— Анна замолчала, раздумывая над чем-то, затем спросила помягче: — Злится на тебя, да?
Лера кивнула и всхлипнула.
— Как не злиться, если ты его от большой симпатии чуть не угробила! — вздохнула Анна. — Говорила ведь, влипнешь со своими чувствами, — последнее слова она проговорила насмешливо, нараспев. — Была бы голова поменьше занята всякими глупостями, глядишь, поменьше ошибок сделала бы в бумажках.
Лера молча глотала слезы. Эх, знала бы Анна, как оно на самом деле было, может, и не утешала бы ее так!
Наивная идиотка! Напридумывала романтических планов, насочиняла, какое их с Андреем ждет небывалое счастье! А для него-то, может, все было гораздо проще! Надоело лежать в палате с ворчливым дедом, природа свое взяла. Он и задумал развлечься — откуда же ему было знать, что Лере от избытка эмоций крышу снесет и она ему пропишет смертельное лекарство, мечтая, как у них все будет хорошо!
Лера вдруг отчетливо вспомнила слова, которые говорил ей Максимов в тот памятный день у себя в кабинете: «Вместо слов благодарности когда-нибудь вы услышите слова проклятья. Знаете, как это бывает? Вы устали, чем-то расстроены или, наоборот, счастливы, находитесь в приподнятом настроении…»
Он знал, о чем говорил, он оказался прав, тысячу раз прав, как в воду глядел. А она, самонадеянная глупышка, смотрела на него с презрением!
— Дура! — вслух глухо проговорила Лера.
— Хватит себя грызть, — осадила ее Анна. — Ты лучше вот что, подумай, как дальше будешь.
— Как будет, так и буду, — равнодушно сказала Лера. — Лишь бы он был жив, а остальное неважно.
— Как — неважно? — рассердилась Анна. — Будет комиссия, твой любезный возьмет и настрочит на тебя жалобу, дескать, так и так, чуть не уморила меня, бедного. Уволят тебя по статье, а то еще под суд пойдешь.
— Значит, пойду, — покорно согласилась Лера.
— Типун тебе на язык! — окончательно рассвирепела Анна. — У тебя же ребенок! Как ты смеешь так говорить? Ишь, глаза закатила, точно блаженная! Хватит! — Она резко дернула Леру за руку.

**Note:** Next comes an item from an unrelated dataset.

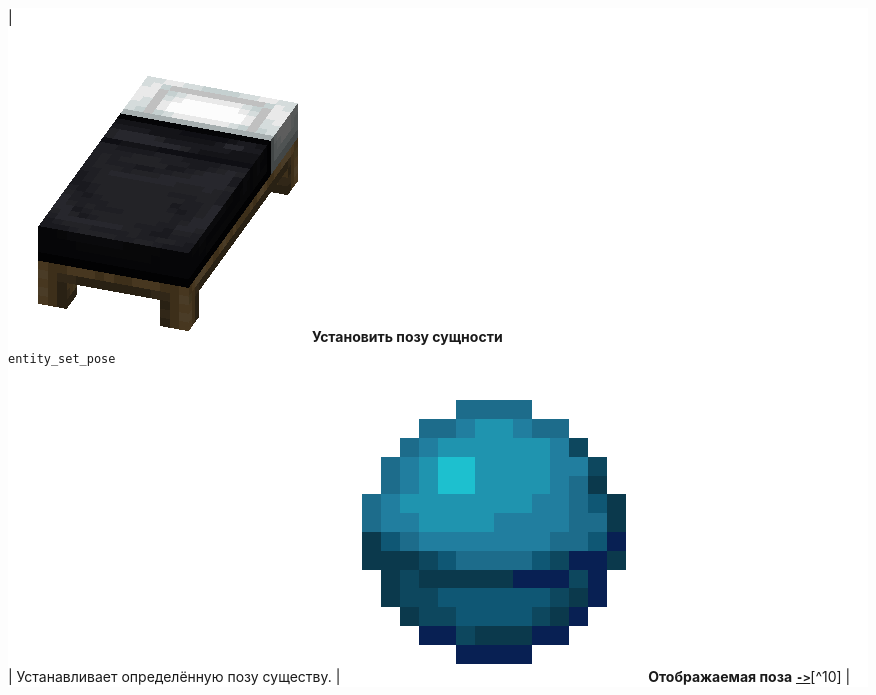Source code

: | <p><img src="../../../.gitbook/assets/black_bed.png" alt="" data-size="line"> <strong>Установить позу сущности</strong><br><code>entity_set_pose</code></p>                                    | Устанавливает определённую позу существу.                                                                                                                                                                                                  | [<img src="../../../.gitbook/assets/heart_of_the_sea.png" alt="" data-size="line">](../arguments/enum.md) **Отображаемая поза** [**`->`**](#user-content-fn-10)[^10]                                                                                                                                                                                                                                                                                                                                                                                                                                                                                                                                                           |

— Тебе легко говорить, — Лера прерывисто вздохнула, стараясь унять так и не прекращающиеся слезы, — с тобой такого не было.
— Кто говорит, что не было? — усмехнулась Анна и, глядя на вытянувшееся Лерино лицо, добавила негромко: — Было. Вот так же примерно, как у тебя. Лет пять назад. Я тогда первый год работала, смешная была — ну просто животики надорвешь. Вроде тебя, везде старалась успеть, всем помочь, все бумажки разом накалякать.
Лежала у меня во второй палате бабулька наподобие твоего Скворцова, только не астматик, а сердечница, после инфаркта. Носилась я с ней как с писаной торбой, только что песенки колыбельные не пела. И вот как-то умаялась за дежурство, спасу нет. Глаза слипаются, голова трещит. Начирикала в карте назначения и свалилась. Через пару часов будит меня медсестра, была у нас такая тогда Галька Соколова, она потом замуж за чеха вышла и уехала. «Анна Сергеевна, беда!»
Я бегом в палату. Гляжу, лежит моя Виктория Львовна и не дышит. Смотрю в карту и глазам не верю. Оказывается, я ей с усталости дозировку втрое большую написала. Естественно, она коньки отбросила, дожидаться, пока я проснуться соизволю, не стала.
И главное, вот ведь чертовщина, — помню отчетливо, что писала пять миллиграммов, а в карте стоит пятнадцать. Галька, дурында наподобие нашей Настены, возьми и вколи пятнадцать. Вот так.
— И что? — слабым голосом спросила Лера. — Чем все кончилось?